Salem in the state of Massachusetts is called the "Witch City", but don't be afraid. There aren't women wearing pointy black hats riding around on brooms. The New England city is called the Witch City because of an infamous set of trials that happened there in 1692 to 1693. At the time, the city was just a town in the British colony of Massachusetts. The Salem Witch Trials accused more than 200 people of being witches. People believed witchcraft was real and was criminal. Among the accused were women, men, and even children. Nineteen people were sentenced to death. They were all hanged. One of the accused was tortured with heavy rocks being placed on him until he was crushed underneath the weight. Seven others died in jail.

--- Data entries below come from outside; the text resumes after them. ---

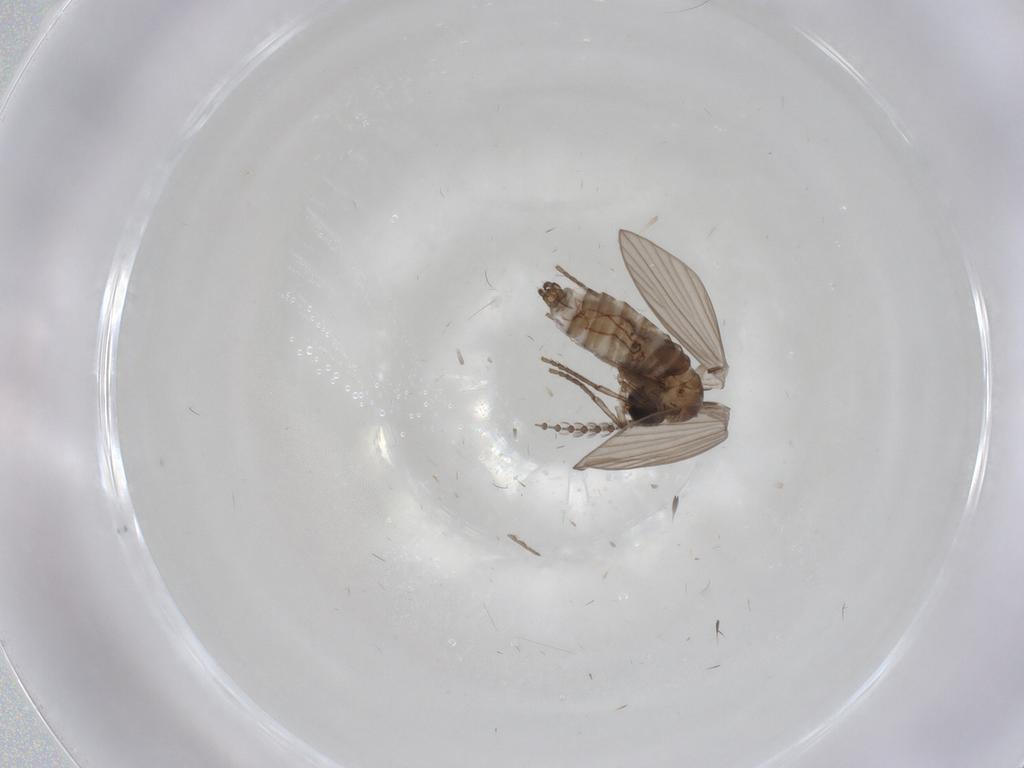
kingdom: Animalia
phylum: Arthropoda
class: Insecta
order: Diptera
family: Psychodidae
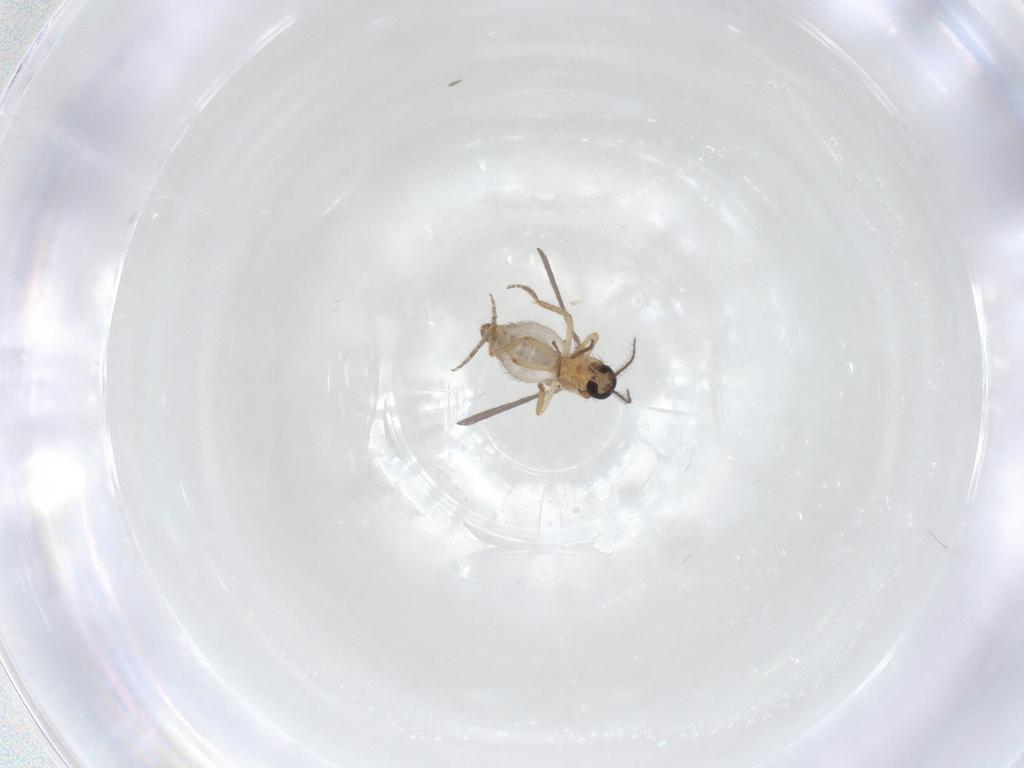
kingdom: Animalia
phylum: Arthropoda
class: Insecta
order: Diptera
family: Ceratopogonidae
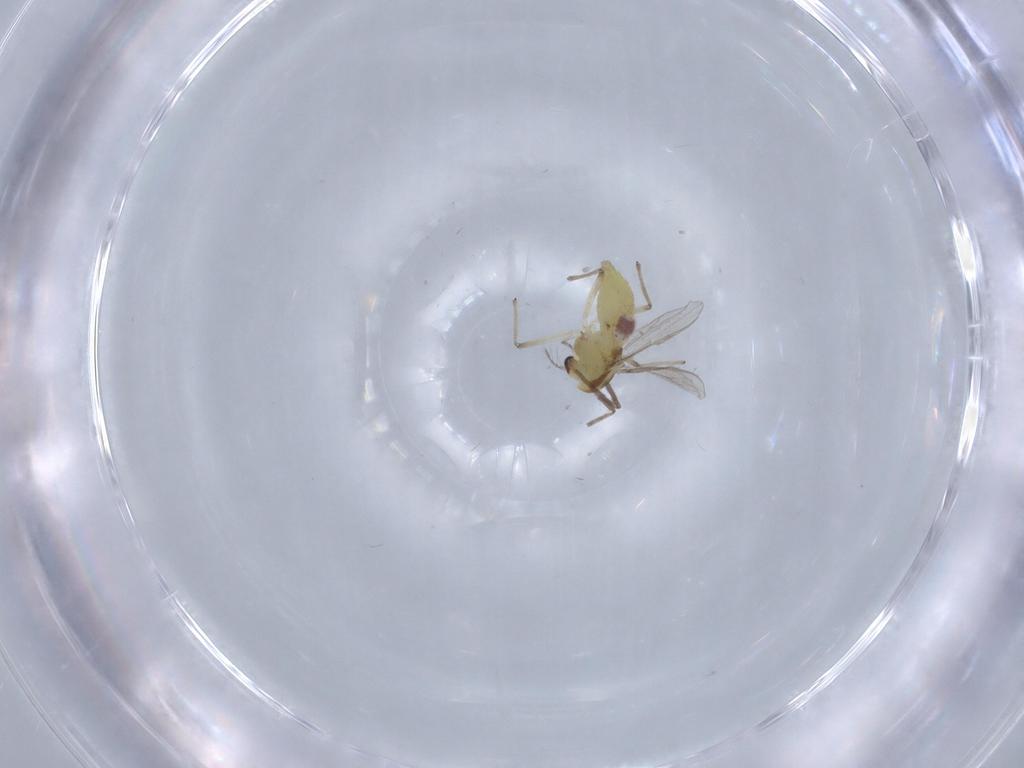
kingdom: Animalia
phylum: Arthropoda
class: Insecta
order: Diptera
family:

There was never any proof that those accused, and convicted were really witches. Historians think that people would accuse people because of family feuds. Other historians think that a domino effect occurred, with people becoming hysterical after one accusation. Fear of witches spread like a disease.

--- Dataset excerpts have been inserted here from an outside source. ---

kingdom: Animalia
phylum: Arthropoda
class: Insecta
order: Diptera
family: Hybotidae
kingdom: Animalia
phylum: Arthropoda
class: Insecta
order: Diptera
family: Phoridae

The Salem Witch Trials have become a part of the city's history. "The Crucible", a play about the trials by Arthur Miller, has been turned into a movie. The city is not ashamed of its past, but rather uses it to teach tolerance and earn some tourist dollars. There is a memorial dedicated to the innocent people who died because of the witch-hunts. There is a "Witch Museum" that tells the story of what happened. Many people visit Salem around Halloween. Salem police cars have witch logos. A local public school is known as the Witchcraft Heights Elementary School, and the Salem High School sports teams are named the Witches. Films and television shows featuring fictional witches have been filmed in Salem, including "Hocus Pocus" and "Bewitched".